How many lines in the data below contain the word "xmlns"? State only the number.

§ **Data to process**:

[Start of Attachment]

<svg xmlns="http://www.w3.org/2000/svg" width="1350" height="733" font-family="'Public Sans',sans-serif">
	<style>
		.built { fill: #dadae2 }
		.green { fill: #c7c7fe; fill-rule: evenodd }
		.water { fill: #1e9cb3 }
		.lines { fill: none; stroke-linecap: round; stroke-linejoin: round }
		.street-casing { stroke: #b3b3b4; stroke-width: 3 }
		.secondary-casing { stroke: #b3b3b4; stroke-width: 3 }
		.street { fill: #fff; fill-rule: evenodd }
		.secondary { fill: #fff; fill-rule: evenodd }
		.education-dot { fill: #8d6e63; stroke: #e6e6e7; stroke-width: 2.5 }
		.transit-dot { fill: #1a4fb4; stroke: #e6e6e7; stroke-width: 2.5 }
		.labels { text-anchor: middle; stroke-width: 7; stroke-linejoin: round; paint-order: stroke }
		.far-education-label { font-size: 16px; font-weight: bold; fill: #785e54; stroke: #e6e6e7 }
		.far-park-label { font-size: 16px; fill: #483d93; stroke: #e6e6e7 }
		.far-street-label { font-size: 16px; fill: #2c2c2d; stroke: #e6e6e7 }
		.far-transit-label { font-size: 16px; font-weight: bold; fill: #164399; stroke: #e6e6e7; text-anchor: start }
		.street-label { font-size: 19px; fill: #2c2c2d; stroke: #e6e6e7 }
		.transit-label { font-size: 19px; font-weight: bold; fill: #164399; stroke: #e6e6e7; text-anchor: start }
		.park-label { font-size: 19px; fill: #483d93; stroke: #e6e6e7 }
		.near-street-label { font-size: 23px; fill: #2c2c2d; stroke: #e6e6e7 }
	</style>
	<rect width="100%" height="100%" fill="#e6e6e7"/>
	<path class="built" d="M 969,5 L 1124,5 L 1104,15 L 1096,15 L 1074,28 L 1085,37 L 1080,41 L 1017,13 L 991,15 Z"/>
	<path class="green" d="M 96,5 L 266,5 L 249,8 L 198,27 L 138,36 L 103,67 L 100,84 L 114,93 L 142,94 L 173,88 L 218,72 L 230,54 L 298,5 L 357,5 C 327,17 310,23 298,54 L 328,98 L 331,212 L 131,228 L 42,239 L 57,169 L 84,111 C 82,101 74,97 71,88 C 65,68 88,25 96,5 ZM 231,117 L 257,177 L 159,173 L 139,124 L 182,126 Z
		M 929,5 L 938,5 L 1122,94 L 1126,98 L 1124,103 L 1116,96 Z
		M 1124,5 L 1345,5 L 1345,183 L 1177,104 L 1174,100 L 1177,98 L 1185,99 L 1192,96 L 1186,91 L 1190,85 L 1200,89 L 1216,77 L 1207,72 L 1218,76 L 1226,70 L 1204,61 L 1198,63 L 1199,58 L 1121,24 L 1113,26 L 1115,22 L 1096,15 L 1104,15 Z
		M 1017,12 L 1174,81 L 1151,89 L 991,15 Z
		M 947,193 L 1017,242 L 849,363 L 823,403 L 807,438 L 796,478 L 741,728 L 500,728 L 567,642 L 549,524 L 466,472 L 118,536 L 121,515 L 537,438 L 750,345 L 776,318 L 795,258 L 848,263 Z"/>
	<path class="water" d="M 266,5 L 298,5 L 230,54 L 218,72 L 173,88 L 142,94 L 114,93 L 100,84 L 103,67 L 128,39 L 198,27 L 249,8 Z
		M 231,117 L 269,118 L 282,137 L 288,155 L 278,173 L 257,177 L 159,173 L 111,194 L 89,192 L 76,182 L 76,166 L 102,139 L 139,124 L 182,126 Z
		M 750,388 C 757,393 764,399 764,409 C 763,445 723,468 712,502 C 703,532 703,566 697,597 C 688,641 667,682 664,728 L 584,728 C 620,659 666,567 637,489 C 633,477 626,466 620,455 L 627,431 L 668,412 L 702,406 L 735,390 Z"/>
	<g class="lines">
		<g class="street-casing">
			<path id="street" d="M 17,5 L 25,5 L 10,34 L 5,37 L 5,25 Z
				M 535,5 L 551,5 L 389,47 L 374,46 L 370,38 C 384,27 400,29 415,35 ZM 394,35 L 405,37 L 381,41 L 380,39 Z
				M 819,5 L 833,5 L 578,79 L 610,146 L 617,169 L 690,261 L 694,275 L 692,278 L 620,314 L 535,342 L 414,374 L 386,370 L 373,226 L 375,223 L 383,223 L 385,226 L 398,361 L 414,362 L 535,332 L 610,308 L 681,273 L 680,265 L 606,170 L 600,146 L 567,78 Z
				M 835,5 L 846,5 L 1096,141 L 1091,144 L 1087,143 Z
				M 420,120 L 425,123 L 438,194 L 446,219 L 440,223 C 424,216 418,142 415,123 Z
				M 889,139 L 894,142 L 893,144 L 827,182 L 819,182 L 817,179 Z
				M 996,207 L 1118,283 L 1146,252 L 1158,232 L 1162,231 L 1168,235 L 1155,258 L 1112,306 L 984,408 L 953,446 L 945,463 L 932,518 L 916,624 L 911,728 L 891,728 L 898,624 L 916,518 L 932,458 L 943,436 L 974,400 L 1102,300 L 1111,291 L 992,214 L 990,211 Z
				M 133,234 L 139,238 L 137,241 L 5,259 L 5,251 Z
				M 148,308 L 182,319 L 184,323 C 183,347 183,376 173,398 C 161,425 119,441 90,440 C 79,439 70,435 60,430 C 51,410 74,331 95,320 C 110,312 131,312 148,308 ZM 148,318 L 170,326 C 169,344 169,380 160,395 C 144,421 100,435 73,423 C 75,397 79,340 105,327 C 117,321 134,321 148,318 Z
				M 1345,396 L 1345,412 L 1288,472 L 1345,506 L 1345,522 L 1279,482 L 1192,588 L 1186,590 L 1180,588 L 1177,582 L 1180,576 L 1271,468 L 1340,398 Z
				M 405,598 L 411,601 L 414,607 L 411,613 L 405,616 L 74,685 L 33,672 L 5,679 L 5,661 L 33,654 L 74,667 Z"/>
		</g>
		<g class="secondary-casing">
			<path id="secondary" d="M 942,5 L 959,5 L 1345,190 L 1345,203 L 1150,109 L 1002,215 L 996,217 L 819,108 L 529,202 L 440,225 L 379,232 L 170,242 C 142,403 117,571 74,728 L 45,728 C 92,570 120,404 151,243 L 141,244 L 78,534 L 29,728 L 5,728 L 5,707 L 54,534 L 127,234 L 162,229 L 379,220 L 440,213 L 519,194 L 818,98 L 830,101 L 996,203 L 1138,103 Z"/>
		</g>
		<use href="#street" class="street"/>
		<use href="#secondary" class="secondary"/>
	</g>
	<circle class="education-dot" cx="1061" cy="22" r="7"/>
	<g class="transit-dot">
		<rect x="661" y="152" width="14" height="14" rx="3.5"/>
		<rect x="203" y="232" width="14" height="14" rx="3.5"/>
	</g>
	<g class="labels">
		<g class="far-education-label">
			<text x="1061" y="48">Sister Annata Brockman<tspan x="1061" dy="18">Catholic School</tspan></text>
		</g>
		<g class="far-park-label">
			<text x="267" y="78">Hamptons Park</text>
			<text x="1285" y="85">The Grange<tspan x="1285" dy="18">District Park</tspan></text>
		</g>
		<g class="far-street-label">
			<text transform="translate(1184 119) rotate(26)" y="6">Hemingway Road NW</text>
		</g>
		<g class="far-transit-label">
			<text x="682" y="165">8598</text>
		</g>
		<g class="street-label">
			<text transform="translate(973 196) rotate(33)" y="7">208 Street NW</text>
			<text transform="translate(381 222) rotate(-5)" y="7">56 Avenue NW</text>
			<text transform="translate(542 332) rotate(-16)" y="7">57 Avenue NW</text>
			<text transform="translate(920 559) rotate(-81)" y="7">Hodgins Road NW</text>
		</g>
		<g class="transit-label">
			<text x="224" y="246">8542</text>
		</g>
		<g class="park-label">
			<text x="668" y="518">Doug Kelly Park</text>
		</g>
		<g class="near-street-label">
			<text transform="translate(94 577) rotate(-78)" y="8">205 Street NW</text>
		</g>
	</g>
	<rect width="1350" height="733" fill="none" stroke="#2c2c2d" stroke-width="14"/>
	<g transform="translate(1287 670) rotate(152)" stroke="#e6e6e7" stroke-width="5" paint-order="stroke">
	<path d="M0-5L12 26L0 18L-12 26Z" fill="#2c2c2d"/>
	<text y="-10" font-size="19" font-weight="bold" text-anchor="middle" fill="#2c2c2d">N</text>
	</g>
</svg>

[End of Attachment]
[Start of Attachment]

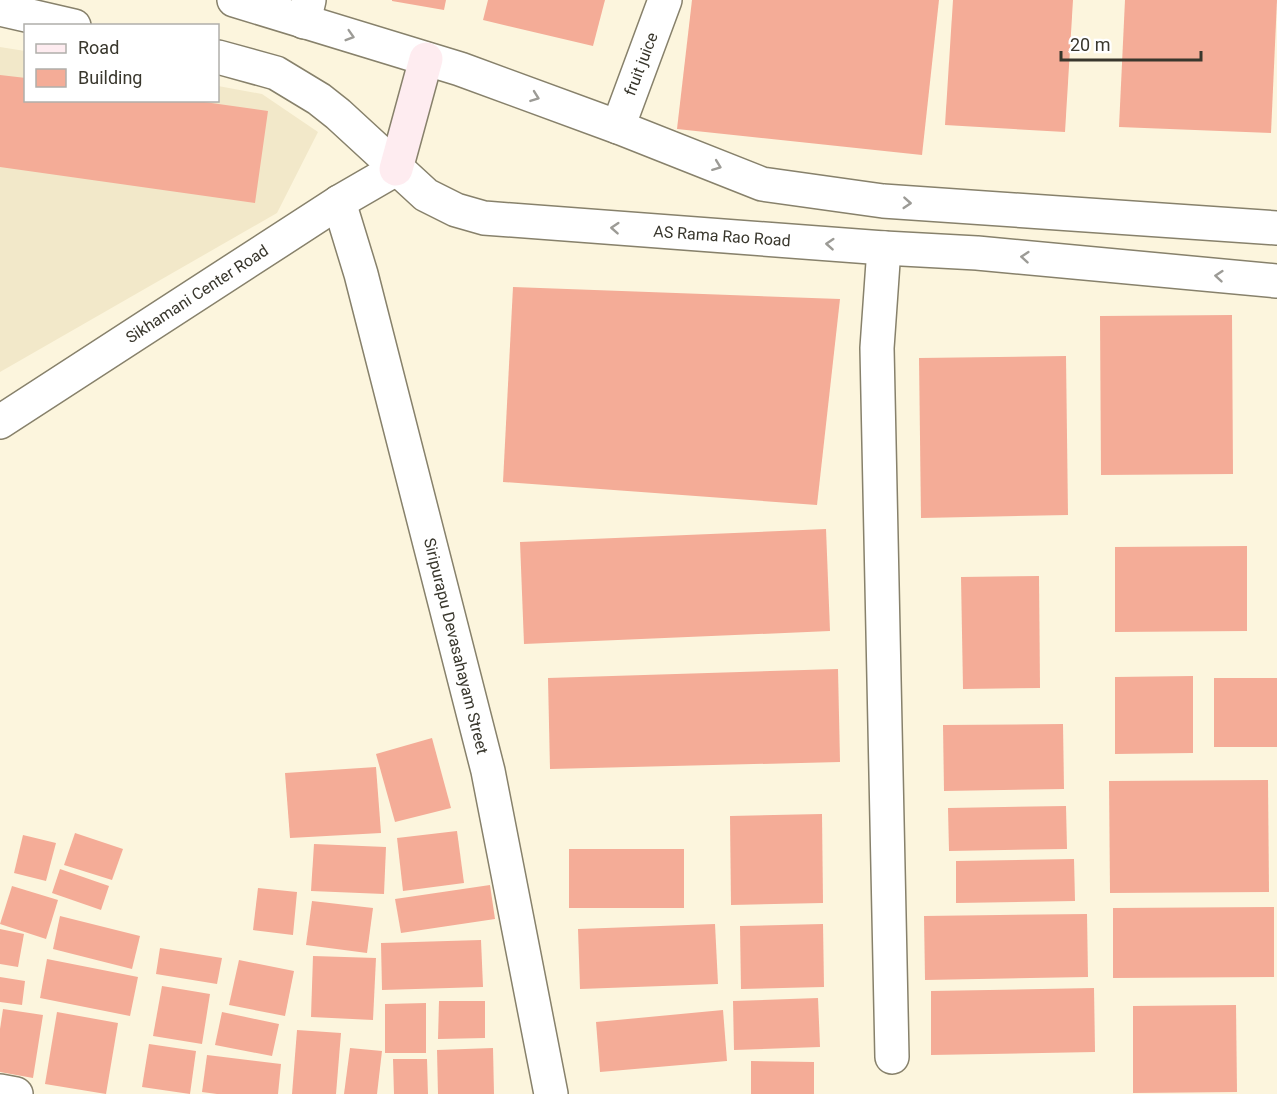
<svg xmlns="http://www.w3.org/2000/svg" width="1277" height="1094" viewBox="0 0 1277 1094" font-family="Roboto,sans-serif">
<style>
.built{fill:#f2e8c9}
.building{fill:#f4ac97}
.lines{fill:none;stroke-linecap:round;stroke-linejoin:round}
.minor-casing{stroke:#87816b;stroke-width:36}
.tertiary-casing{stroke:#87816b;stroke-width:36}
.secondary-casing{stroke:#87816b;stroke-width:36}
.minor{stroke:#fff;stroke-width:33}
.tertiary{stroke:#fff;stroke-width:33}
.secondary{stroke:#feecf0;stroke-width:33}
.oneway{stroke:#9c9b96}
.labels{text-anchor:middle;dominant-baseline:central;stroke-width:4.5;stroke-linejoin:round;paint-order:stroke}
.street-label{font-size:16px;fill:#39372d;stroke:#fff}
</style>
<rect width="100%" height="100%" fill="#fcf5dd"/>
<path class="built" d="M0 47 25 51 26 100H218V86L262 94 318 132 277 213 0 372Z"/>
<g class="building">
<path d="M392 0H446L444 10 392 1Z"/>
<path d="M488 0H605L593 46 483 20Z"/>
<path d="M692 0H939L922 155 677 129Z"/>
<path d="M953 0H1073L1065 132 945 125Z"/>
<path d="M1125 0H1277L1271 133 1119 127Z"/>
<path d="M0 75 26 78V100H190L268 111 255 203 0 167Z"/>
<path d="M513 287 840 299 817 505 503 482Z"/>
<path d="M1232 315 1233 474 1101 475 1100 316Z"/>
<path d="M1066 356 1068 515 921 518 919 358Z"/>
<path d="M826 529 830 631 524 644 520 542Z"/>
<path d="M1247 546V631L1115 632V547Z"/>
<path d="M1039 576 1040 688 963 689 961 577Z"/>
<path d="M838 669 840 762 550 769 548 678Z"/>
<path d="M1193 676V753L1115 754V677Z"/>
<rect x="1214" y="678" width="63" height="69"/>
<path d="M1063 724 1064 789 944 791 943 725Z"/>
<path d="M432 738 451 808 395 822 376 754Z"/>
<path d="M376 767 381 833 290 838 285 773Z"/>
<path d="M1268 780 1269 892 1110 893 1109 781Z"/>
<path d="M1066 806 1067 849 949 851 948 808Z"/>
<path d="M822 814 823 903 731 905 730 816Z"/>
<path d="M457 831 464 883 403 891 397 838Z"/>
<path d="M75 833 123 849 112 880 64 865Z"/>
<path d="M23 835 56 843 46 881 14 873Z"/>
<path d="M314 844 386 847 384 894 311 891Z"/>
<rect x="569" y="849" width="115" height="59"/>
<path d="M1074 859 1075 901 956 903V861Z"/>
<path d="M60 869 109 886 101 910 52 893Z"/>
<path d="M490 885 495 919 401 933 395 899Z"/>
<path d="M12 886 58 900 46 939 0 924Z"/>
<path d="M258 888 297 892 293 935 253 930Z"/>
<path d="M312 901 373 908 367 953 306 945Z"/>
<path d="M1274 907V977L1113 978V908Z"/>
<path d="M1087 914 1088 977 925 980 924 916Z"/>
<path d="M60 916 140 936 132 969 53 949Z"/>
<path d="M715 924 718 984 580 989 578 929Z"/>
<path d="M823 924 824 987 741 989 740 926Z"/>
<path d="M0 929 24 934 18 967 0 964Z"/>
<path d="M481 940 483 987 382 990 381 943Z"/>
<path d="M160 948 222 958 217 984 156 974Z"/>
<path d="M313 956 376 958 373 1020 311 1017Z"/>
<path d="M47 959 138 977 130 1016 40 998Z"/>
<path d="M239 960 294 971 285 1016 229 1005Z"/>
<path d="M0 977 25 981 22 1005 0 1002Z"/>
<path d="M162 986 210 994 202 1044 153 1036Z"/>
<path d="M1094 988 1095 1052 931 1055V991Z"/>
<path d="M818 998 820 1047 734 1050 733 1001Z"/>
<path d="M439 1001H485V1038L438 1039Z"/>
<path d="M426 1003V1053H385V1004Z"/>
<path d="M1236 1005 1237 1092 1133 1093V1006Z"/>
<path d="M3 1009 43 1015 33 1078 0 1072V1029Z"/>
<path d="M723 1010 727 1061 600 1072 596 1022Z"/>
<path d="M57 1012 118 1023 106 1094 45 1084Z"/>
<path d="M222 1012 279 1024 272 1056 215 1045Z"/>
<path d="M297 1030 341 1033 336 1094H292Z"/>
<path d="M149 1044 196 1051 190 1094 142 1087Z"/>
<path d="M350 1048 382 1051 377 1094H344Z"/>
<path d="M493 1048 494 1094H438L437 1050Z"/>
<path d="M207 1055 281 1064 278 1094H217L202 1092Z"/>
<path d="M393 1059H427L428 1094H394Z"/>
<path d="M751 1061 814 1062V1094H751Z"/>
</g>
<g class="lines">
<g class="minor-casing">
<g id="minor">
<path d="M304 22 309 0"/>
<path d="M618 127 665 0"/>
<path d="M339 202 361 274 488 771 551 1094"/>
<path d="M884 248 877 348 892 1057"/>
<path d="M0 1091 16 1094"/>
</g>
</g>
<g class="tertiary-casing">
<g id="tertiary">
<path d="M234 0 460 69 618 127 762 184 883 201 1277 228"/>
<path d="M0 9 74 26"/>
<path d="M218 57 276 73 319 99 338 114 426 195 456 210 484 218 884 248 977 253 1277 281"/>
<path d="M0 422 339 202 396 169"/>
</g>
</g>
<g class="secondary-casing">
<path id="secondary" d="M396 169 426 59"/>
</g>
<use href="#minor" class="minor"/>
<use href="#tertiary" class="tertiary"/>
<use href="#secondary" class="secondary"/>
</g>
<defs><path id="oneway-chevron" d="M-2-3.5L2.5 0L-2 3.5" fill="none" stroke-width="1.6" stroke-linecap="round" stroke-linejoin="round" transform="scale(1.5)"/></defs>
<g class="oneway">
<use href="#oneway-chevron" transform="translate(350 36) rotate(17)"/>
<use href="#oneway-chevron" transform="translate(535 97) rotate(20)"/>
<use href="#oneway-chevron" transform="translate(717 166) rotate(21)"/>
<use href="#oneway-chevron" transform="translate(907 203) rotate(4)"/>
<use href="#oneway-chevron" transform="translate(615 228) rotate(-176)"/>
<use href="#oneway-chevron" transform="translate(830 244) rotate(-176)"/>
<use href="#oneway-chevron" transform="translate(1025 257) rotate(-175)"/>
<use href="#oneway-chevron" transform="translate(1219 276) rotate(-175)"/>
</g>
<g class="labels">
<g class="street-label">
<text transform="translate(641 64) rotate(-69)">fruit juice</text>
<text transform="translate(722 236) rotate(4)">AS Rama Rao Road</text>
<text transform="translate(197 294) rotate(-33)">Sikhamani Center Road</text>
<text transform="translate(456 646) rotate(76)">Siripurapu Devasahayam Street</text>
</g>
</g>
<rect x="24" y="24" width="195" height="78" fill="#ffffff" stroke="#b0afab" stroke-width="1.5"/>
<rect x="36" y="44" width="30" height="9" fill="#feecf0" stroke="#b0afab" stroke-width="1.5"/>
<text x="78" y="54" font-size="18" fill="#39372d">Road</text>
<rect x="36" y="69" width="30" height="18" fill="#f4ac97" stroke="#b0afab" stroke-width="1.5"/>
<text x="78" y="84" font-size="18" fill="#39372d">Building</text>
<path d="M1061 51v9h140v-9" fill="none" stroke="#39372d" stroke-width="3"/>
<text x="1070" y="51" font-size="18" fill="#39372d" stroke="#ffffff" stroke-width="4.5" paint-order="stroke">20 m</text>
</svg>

[End of Attachment]

§ **Result of the task**: 2